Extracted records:
========================================

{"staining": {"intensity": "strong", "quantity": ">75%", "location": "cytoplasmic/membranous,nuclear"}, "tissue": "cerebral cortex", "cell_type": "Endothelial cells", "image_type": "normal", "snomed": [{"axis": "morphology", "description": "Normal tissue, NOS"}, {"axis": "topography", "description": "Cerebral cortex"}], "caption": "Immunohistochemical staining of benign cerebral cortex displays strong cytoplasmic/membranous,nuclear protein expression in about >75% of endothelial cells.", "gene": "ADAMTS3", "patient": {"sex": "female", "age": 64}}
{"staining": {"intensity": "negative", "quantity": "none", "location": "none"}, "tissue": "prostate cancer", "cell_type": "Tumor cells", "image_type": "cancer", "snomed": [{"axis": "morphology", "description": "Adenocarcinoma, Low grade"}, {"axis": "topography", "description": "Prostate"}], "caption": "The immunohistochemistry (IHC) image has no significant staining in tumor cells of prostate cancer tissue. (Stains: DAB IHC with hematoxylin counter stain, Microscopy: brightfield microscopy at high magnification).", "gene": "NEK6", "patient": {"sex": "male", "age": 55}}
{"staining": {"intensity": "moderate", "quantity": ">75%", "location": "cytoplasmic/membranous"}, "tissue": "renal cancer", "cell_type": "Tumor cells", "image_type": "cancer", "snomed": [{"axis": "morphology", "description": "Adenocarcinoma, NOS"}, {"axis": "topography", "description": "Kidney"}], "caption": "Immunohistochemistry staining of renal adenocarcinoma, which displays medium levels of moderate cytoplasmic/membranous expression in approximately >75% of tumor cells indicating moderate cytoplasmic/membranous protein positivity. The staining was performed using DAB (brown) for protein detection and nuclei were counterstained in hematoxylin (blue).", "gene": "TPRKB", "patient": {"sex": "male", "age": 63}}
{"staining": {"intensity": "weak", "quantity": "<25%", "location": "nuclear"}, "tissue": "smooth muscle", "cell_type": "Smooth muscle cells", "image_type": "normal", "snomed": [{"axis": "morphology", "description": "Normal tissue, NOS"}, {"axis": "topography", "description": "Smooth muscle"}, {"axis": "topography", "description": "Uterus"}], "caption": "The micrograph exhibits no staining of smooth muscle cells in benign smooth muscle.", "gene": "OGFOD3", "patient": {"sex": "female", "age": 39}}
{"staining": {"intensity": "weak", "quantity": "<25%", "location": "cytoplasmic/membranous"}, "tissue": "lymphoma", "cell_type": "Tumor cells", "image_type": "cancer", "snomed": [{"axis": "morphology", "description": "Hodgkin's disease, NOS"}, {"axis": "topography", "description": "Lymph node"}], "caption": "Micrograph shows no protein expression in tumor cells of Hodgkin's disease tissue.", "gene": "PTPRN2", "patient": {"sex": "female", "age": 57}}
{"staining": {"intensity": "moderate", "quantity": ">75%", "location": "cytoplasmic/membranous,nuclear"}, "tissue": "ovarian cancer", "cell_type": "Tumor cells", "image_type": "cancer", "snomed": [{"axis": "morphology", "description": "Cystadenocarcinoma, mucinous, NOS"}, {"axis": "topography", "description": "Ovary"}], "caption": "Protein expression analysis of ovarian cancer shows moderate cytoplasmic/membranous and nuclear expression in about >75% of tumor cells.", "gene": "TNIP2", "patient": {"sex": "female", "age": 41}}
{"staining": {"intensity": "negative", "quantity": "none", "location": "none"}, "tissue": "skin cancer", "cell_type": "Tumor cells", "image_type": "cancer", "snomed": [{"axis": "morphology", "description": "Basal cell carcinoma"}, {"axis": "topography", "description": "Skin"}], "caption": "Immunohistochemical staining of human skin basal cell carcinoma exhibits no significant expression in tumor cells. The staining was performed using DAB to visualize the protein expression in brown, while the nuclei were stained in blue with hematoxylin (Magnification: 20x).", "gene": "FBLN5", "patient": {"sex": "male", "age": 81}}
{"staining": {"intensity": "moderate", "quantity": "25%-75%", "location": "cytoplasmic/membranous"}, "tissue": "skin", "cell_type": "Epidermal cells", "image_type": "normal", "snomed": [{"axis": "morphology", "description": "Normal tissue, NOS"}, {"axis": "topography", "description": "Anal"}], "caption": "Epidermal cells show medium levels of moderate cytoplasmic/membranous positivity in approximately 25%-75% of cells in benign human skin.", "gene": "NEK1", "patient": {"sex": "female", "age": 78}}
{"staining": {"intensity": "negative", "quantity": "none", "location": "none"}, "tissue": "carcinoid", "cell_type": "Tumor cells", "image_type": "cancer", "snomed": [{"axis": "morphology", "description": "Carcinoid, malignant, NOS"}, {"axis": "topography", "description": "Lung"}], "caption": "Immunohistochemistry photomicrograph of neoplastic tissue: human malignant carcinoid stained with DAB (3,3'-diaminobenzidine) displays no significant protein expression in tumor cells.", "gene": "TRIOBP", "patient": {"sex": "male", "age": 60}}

========================================

**Task item**
Leaving nothing out, print each line above exactly.

**Finished exercise**
{"staining": {"intensity": "strong", "quantity": ">75%", "location": "cytoplasmic/membranous,nuclear"}, "tissue": "cerebral cortex", "cell_type": "Endothelial cells", "image_type": "normal", "snomed": [{"axis": "morphology", "description": "Normal tissue, NOS"}, {"axis": "topography", "description": "Cerebral cortex"}], "caption": "Immunohistochemical staining of benign cerebral cortex displays strong cytoplasmic/membranous,nuclear protein expression in about >75% of endothelial cells.", "gene": "ADAMTS3", "patient": {"sex": "female", "age": 64}}
{"staining": {"intensity": "negative", "quantity": "none", "location": "none"}, "tissue": "prostate cancer", "cell_type": "Tumor cells", "image_type": "cancer", "snomed": [{"axis": "morphology", "description": "Adenocarcinoma, Low grade"}, {"axis": "topography", "description": "Prostate"}], "caption": "The immunohistochemistry (IHC) image has no significant staining in tumor cells of prostate cancer tissue. (Stains: DAB IHC with hematoxylin counter stain, Microscopy: brightfield microscopy at high magnification).", "gene": "NEK6", "patient": {"sex": "male", "age": 55}}
{"staining": {"intensity": "moderate", "quantity": ">75%", "location": "cytoplasmic/membranous"}, "tissue": "renal cancer", "cell_type": "Tumor cells", "image_type": "cancer", "snomed": [{"axis": "morphology", "description": "Adenocarcinoma, NOS"}, {"axis": "topography", "description": "Kidney"}], "caption": "Immunohistochemistry staining of renal adenocarcinoma, which displays medium levels of moderate cytoplasmic/membranous expression in approximately >75% of tumor cells indicating moderate cytoplasmic/membranous protein positivity. The staining was performed using DAB (brown) for protein detection and nuclei were counterstained in hematoxylin (blue).", "gene": "TPRKB", "patient": {"sex": "male", "age": 63}}
{"staining": {"intensity": "weak", "quantity": "<25%", "location": "nuclear"}, "tissue": "smooth muscle", "cell_type": "Smooth muscle cells", "image_type": "normal", "snomed": [{"axis": "morphology", "description": "Normal tissue, NOS"}, {"axis": "topography", "description": "Smooth muscle"}, {"axis": "topography", "description": "Uterus"}], "caption": "The micrograph exhibits no staining of smooth muscle cells in benign smooth muscle.", "gene": "OGFOD3", "patient": {"sex": "female", "age": 39}}
{"staining": {"intensity": "weak", "quantity": "<25%", "location": "cytoplasmic/membranous"}, "tissue": "lymphoma", "cell_type": "Tumor cells", "image_type": "cancer", "snomed": [{"axis": "morphology", "description": "Hodgkin's disease, NOS"}, {"axis": "topography", "description": "Lymph node"}], "caption": "Micrograph shows no protein expression in tumor cells of Hodgkin's disease tissue.", "gene": "PTPRN2", "patient": {"sex": "female", "age": 57}}
{"staining": {"intensity": "moderate", "quantity": ">75%", "location": "cytoplasmic/membranous,nuclear"}, "tissue": "ovarian cancer", "cell_type": "Tumor cells", "image_type": "cancer", "snomed": [{"axis": "morphology", "description": "Cystadenocarcinoma, mucinous, NOS"}, {"axis": "topography", "description": "Ovary"}], "caption": "Protein expression analysis of ovarian cancer shows moderate cytoplasmic/membranous and nuclear expression in about >75% of tumor cells.", "gene": "TNIP2", "patient": {"sex": "female", "age": 41}}
{"staining": {"intensity": "negative", "quantity": "none", "location": "none"}, "tissue": "skin cancer", "cell_type": "Tumor cells", "image_type": "cancer", "snomed": [{"axis": "morphology", "description": "Basal cell carcinoma"}, {"axis": "topography", "description": "Skin"}], "caption": "Immunohistochemical staining of human skin basal cell carcinoma exhibits no significant expression in tumor cells. The staining was performed using DAB to visualize the protein expression in brown, while the nuclei were stained in blue with hematoxylin (Magnification: 20x).", "gene": "FBLN5", "patient": {"sex": "male", "age": 81}}
{"staining": {"intensity": "moderate", "quantity": "25%-75%", "location": "cytoplasmic/membranous"}, "tissue": "skin", "cell_type": "Epidermal cells", "image_type": "normal", "snomed": [{"axis": "morphology", "description": "Normal tissue, NOS"}, {"axis": "topography", "description": "Anal"}], "caption": "Epidermal cells show medium levels of moderate cytoplasmic/membranous positivity in approximately 25%-75% of cells in benign human skin.", "gene": "NEK1", "patient": {"sex": "female", "age": 78}}
{"staining": {"intensity": "negative", "quantity": "none", "location": "none"}, "tissue": "carcinoid", "cell_type": "Tumor cells", "image_type": "cancer", "snomed": [{"axis": "morphology", "description": "Carcinoid, malignant, NOS"}, {"axis": "topography", "description": "Lung"}], "caption": "Immunohistochemistry photomicrograph of neoplastic tissue: human malignant carcinoid stained with DAB (3,3'-diaminobenzidine) displays no significant protein expression in tumor cells.", "gene": "TRIOBP", "patient": {"sex": "male", "age": 60}}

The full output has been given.